My recently turned four year old has become quite the conversationalist. I enjoy hearing his explanations for things, and I have a notebook where I write down the more memorable words and phrases. For example, he must have heard somebody say 'sugar buzz,' only he calls it 'sugar bugs.' Fair enough.

That got me to thinking about my own childhood and things I heard but didn't understand as a kid. I grew up in South Texas on the Gulf Coast, and I experienced a couple of hurricanes. I was a little kid when one came along. People talked about the eye of the hurricane, and I immediately pictured an enormous eyeball floating in the middle of the storm. Creepy, right? But wait, it gets better.

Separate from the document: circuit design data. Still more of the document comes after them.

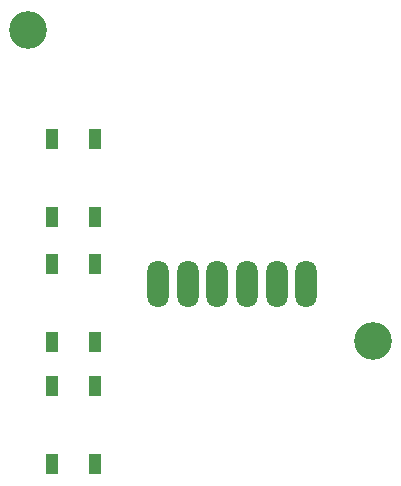
<source format=gbr>
%TF.GenerationSoftware,KiCad,Pcbnew,(6.0.5)*%
%TF.CreationDate,2023-02-05T19:42:25+01:00*%
%TF.ProjectId,PicoMemcard-rp2040zero,5069636f-4d65-46d6-9361-72642d727032,1.3.1*%
%TF.SameCoordinates,Original*%
%TF.FileFunction,Soldermask,Bot*%
%TF.FilePolarity,Negative*%
%FSLAX46Y46*%
G04 Gerber Fmt 4.6, Leading zero omitted, Abs format (unit mm)*
G04 Created by KiCad (PCBNEW (6.0.5)) date 2023-02-05 19:42:25*
%MOMM*%
%LPD*%
G01*
G04 APERTURE LIST*
%ADD10C,3.200000*%
%ADD11R,1.000000X1.700000*%
%ADD12O,1.800000X4.000000*%
G04 APERTURE END LIST*
D10*
%TO.C,H2*%
X163530000Y-102070000D03*
%TD*%
%TO.C,H1*%
X134370000Y-75730000D03*
%TD*%
D11*
%TO.C,3*%
X140026000Y-112520000D03*
X140026000Y-105920000D03*
X136326000Y-112520000D03*
X136326000Y-105920000D03*
%TD*%
%TO.C,1*%
X140026000Y-91570000D03*
X140026000Y-84970000D03*
X136326000Y-91570000D03*
X136326000Y-84970000D03*
%TD*%
%TO.C,2*%
X140026000Y-102160000D03*
X140026000Y-95560000D03*
X136326000Y-102160000D03*
X136326000Y-95560000D03*
%TD*%
D12*
%TO.C,J2*%
X145372000Y-97248000D03*
X147872000Y-97248000D03*
X150372000Y-97248000D03*
X152872000Y-97248000D03*
X155372000Y-97248000D03*
X157872000Y-97248000D03*
%TD*%
M02*

</source>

On the news, one of the meteorologists spoke about birds and how they get trapped in the eye of the hurricane. So then I was imagining a giant eyeball filled with grackles (because that constituted the majority of birds in the area) trapped and trying to peck their way out. Is it any wonder I have an aversion to all things eye-related?

So this hurricane hit. The windows were boarded up, so I couldn't see outside at all, but I could certainly hear the wind battering at the house. Then there was a lull in the storm, and one of my parents said the eye was passing over. Again, I picture a giant eyeball, only now it's floating in the resaca that marked the back boundary of our property, and it's filled with angry birds trying to peck their way out, and because the windows were boarded up, I couldn't see them at all, and that's actually worse than being able to see a giant eyeball filled with birds.

At some point I figured out what the eye of the hurricane actually was. Boy, I felt a little silly for thinking it was a giant eyeball, and I was simultaneously relieved that it wasn't. What are some things you misunderstood as a kid?